L’Évangile nous dit cependant que la foi chrétienne est fondée sur l’espoir et l’amour, et non sur la certitude. Elle ne résoudra pas tous nos problèmes, elle ne nous donnera pas toutes les certitudes dont notre nature humaine a besoin, mais elle ne nous laissera pas seuls. Nous savons qu’Il nous aime.

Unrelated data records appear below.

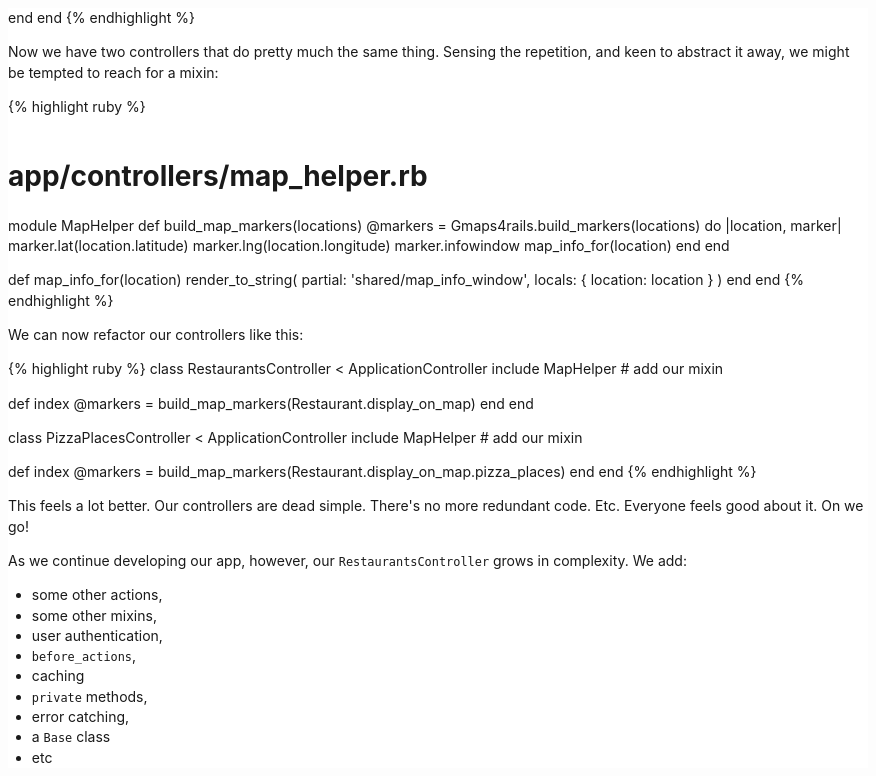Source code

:   end
end
{% endhighlight %}

Now we have two controllers that do pretty much the same thing. Sensing the
repetition, and keen to abstract it away, we might be tempted to reach for
a mixin:

{% highlight ruby %}
# app/controllers/map_helper.rb
module MapHelper
  def build_map_markers(locations)
    @markers = Gmaps4rails.build_markers(locations) do |location, marker|
      marker.lat(location.latitude)
      marker.lng(location.longitude)
      marker.infowindow map_info_for(location)
    end
  end

  def map_info_for(location)
    render_to_string(
      partial: 'shared/map_info_window', locals: { location: location }
    )
  end
end
{% endhighlight %}

We can now refactor our controllers like this:

{% highlight ruby %}
class RestaurantsController < ApplicationController
  include MapHelper # add our mixin

  def index
    @markers = build_map_markers(Restaurant.display_on_map)
  end
end

class PizzaPlacesController < ApplicationController
  include MapHelper # add our mixin

  def index
    @markers = build_map_markers(Restaurant.display_on_map.pizza_places)
  end
end
{% endhighlight %}

This feels a lot better. Our controllers are dead simple. There's no more
redundant code. Etc. Everyone feels good about it. On we go!

As we continue developing our app, however, our `RestaurantsController`
grows in complexity. We add:

* some other actions,
* some other mixins,
* user authentication,
* `before_actions`,
* caching
* `private` methods,
* error catching,
* a `Base` class
* etc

A son passage, les gens de la foule étendirent leur manteau aux pieds de Jésus et l’accueillirent avec des branches d’olivier et les palmes coupées çà et là. Alors, malgré notre difficulté à comprendre, déposons, nous aussi, devant notre Messie le peu que nous avons, nos prières, nos besoins, notre besoin d’aide, nos pleurs, notre soif de Lui et de Sa parole de consolation. Nous savons qu’il nous faut purifier nos intentions, demandons-Lui aussi cette grâce, de comprendre ce dont nous avons vraiment besoin. Et ici, aujourd’hui, malgré tout, aux portes de Sa et de notre ville, redisons notre désir de vraiment l’accueillir comme notre Roi et notre Messie, et de le suivre sur son chemin vers son trône, la croix. Mais nous lui demandons aussi de nous donner la force de la porter comme lui, avec son amour fécond.